Pour décrire cet homme en peu de mots, il faudra d’abord dire que c’était un homme de convictions et d’idées. Il était prêt à combattre férocement tous ses adversaires pour ses idées. Le chef du Parti libéral du Canada, au début du 20e siècle, Wilfrid Laurier l’a vécu personnellement quand il a vu son député démissionné avec fracas parce qu’il refusait alors de rallier la position de son chef Laurier et des libéraux au sujet de la participation du Canada à l’effort de guerre en Afrique du Sud. Bourassa prit alors la tête de nationalistes québécois qui refusaient les dictats de l’Empire britannique.
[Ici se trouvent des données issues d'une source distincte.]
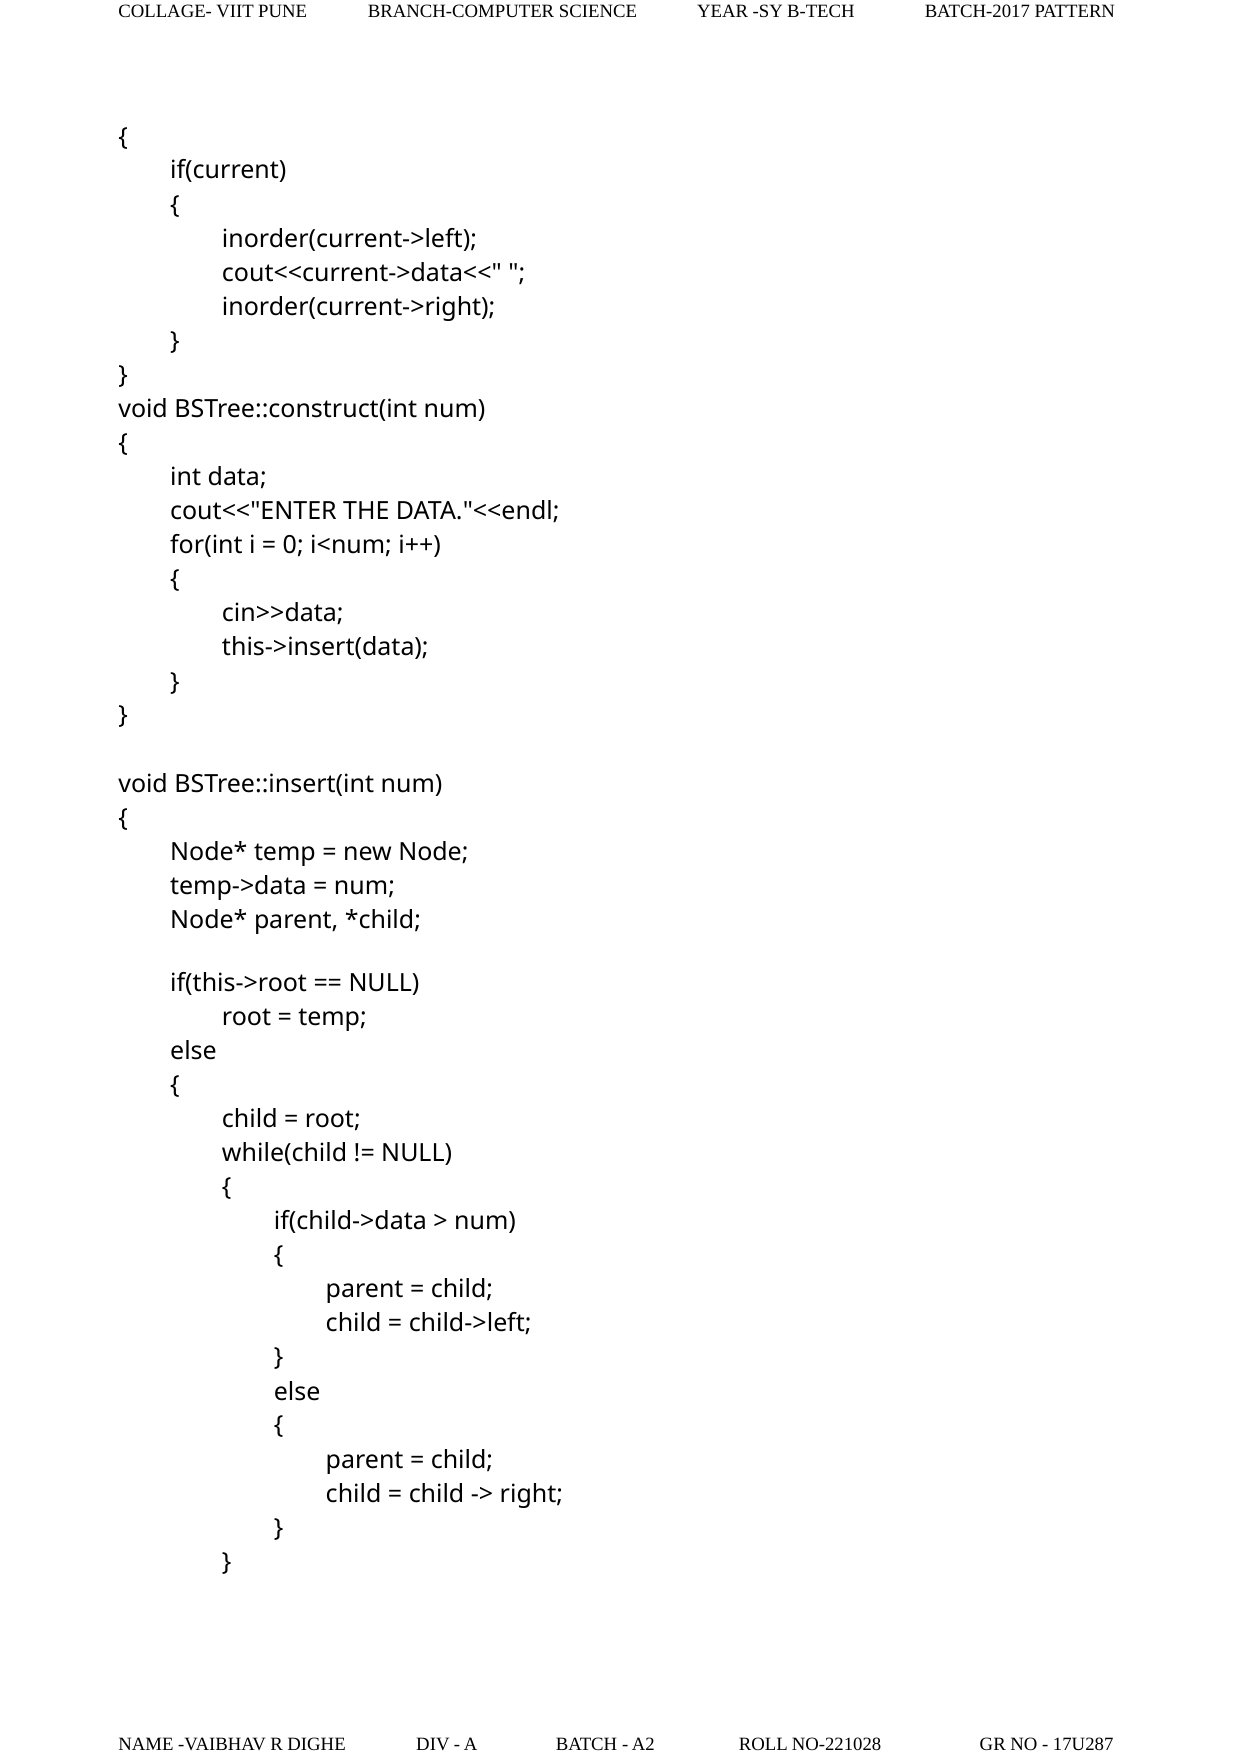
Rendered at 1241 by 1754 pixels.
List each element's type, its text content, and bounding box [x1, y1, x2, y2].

Ce n’est pas par pacifisme qu’Henri Bourassa s’opposa à la guerre des Boers, mais plutôt par volonté d’affirmation de la souveraineté du Canada vis-à-vis la couronne britannique.
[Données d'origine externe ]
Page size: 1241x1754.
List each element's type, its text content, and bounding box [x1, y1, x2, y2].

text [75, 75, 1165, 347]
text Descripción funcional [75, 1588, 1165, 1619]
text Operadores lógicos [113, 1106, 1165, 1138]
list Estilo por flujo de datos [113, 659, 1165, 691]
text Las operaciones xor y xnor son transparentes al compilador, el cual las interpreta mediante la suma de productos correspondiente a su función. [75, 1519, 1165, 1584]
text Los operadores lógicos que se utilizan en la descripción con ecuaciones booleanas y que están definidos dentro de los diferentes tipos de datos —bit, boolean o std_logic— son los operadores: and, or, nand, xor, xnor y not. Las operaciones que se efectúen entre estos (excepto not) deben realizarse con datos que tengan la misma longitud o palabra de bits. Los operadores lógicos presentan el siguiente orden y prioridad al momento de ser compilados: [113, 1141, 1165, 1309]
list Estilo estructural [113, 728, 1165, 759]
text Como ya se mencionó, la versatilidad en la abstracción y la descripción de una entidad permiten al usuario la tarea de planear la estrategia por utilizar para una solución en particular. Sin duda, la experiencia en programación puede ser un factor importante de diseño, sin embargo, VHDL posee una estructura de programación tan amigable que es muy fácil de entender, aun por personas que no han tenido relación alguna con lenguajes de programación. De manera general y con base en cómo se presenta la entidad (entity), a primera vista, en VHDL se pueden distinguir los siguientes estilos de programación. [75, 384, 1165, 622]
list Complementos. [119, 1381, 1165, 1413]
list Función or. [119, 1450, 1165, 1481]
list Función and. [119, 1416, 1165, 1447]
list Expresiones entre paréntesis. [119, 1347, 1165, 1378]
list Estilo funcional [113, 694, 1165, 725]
Henri Bourassa fut aussi de tous les combats pour défendre la langue française. Il défend avec âpreté les minorités francophones, mais il est actif sur le plan politique et il doit souvent avaler des couleuvres et rentrer dans le rang sous le charme et le charisme de son chef Wilfrid Laurier. Bourassa se fit complice à l’entente boiteuse du « Règlement Laurier-Greenway » du nom des deux premiers ministres impliqués, qui venait retirer les droits scolaires des francophones du Manitoba. Par son concours à cette opération politique, Henri Bourassa se mit en rupture avec l’une de ses idées phares d’un Canada biculturel. L’entente se résumait à des expédients qu’Henri Bourassa avalisait par des raccourcis qui ne sont pas son habitude. C’est dire que même les grands personnages de notre histoire ne sont pas sans défauts.

Outre sa croyance au biculturalisme, sa méfiance à l’égard de l’Empire britannique, sa promotion et sa défense de la langue française, Henri Bourassa était un catholique fervent. Au moment du Congrès eucharistique international de 1910 à la Basilique Notre-Dame à Montréal réunissant trois cardinaux, sept cents évêques et dix mille religieux sous le leadership de l’archevêque de Montréal de l’époque, Mgr Paul Bruchési, Bourassa profita de l’événement pour dénoncer la volonté de l’Église d’imposer la langue anglaise à tous les catholiques d’Amérique. Cet événement se tenait avec pour toile de fond les controverses suscitées par les coups portés aux droits des minorités hors Québec. Alors que tout le monde présent marchait sur des œufs et n’osait pas aborder cette question, le puissant et habile orateur Henri Bourassa fit une déclaration fracassante qui a marqué les esprits de l’époque et qui est passée à l’histoire. La voici : « Sa grandeur demande au nom des intérêts des catholiques, de faire de la langue anglaise l’idiome habituel dans lequel l’Évangile serait annoncé et prêché au peuple. Il faut laisser aux catholiques de toutes les nations qui abordent sur cette terre hospitalière du Canada le droit de leur race, de leur pays, la langue bénie du père et de la mère. N’arrachez à personne, ô prêtre du Christ, ce qui est le plus cher à l’homme après le Dieu qu’il adore. Permettez-moi de revendiquer le même droit pour mes compatriotes qui parlent ma langue sous l’aile maternelle de l’Église du Christ qui est mort pour tous les hommes et qui n’a imposé à personne l’obligation de renier sa race pour lui rester fidèle. » (Lucien Bouchard, Henri Bourassa dans André Pratte et Jonathan Kay, Bâtisseurs d’Amérique. Des Canadiens français qui ont fait l’histoire, Montréal, Les éditions La Presse, 2016. P. 103)

Catholique fervent, nationaliste, adepte du biculturalisme canadien, méfiant à l’égard de la couronne britannique et chef de file des nationalistes, ce puissant orateur et cet intellectuel de premier plan était d’abord et avant tout un homme intègre qui voulait lutter contre tous les coquins. Il en fit même la devise du quotidien Le Devoir qu’il fonda en 1910.

Henri Bourassa est un personnage singulier de notre histoire et qui mérite d’être connu.